Article Summary By Michael Estlack, Directory of Connectivity
Happiness. We all seek it. Many times, however, we find that the constant need for it has detrimental effects. Psychologist Martin Seligman’s even created a whole new field called positive psychology, that for much of its beginnings, focused it efforts on the study of happiness. This focus of happiness was unintentional, but it bode well with the media and public, and it stuck for some time.
Harvard philosopher, Robert Nozick, had his doubts though. He felt that if the only focus in life were to be happy, then life would have no depth or meaning. Nozick believed that having meaning in life was crucial to any true happiness. So, with this thinking, he worked with Seligman to redirect the focus of the positive psychology field to have a broader scope.
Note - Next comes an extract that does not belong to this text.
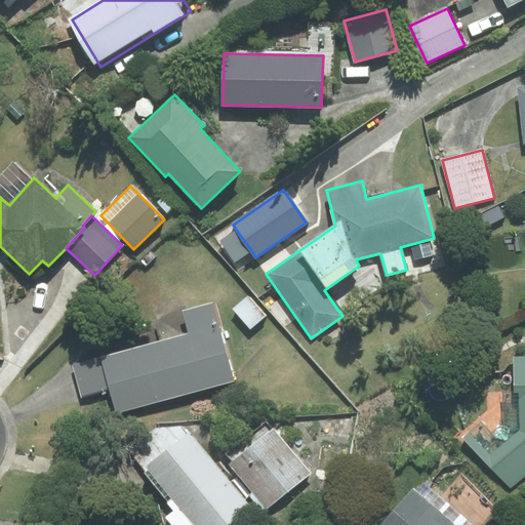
[(236,230),(220,240),(235,261),(251,250),(236,230)]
Down the road, a team of psychologists at Florida State University studied both happiness and meaning in a group of participants. What they found was that happiness and meaning had many overlaps, but they are still very distinct entities. Happiness seekers who cared not for meaning generally were more driven by selfish or hedonistic pursuits. Those who focused on meaning, however, were the altruistic type and seen as givers to life. Those ascribed to finding this meaning were shown to have a deeper, more real sense of well being by these researchers.
This may be no news to you, as it wasn’t to John Stuart Mill who states in 1873, “Those only are happy who have their minds fixed on some object other than their own happiness; on the happiness of others, on the improvement of mankind, even on some art or pursuit, followed not as a means, but as itself an ideal end. Aiming thus at something else, they find happiness by the way.”